It is a matter of some relief that the Durango Board of Ethics cleared City Councilor Chris Bettin, City Manager Ron LeBlanc, and, indirectly, former mayor and Durango Land and Homes co-owner Christina Rinderle (also Bettin’s business and personal partner) of engaging “in a substantial financial transaction for the public official’s private business purposes with a person the city official inspects or supervises in the course of the city official’s official duties.”
This provision of the city’s code of ethics is intended to avoid conflicts of interest, that is, to avert any act that abuses the trust that the citizens have placed in their elected or appointed officials.
A conflict of interest may be actual, apparent or potential.

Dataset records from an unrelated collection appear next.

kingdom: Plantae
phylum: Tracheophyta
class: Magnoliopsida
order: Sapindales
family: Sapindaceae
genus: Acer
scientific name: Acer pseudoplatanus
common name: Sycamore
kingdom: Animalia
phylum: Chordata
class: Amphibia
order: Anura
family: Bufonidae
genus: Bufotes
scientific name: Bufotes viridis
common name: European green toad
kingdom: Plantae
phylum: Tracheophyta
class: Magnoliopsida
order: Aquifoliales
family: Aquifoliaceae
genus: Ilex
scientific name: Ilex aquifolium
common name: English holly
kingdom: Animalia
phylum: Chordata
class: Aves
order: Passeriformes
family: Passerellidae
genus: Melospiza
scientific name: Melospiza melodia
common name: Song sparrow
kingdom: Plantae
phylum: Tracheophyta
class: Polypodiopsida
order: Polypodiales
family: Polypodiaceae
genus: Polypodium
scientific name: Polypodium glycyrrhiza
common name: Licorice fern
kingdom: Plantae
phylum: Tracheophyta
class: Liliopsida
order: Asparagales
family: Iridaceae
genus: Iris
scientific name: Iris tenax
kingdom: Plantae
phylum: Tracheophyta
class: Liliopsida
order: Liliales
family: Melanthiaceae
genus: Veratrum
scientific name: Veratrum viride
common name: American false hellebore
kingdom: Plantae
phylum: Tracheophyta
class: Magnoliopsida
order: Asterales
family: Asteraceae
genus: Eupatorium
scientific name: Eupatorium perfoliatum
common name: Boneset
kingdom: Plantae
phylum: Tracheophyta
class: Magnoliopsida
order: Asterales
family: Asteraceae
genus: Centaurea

Given the complaints that emerged, the proposed real estate transaction (now completed) was an apparent conflict of interest – one in which a reasonable person would think that the parties’ judgment is likely to be compromised. It may well have had the potential of evolving into an actual conflict of interest.
In situations like this, the prudent action is to consult the Board of Ethics in the very first instance, before an agreement has been finalized, and have the board determine whether or not, in its judgment, the proposed transaction and relationship might develop into a real conflict of interest. If so, it should not be undertaken.
If the Board of Ethics had initially cleared the parties of any substantial conflict, much of the resulting consternation could have been avoided.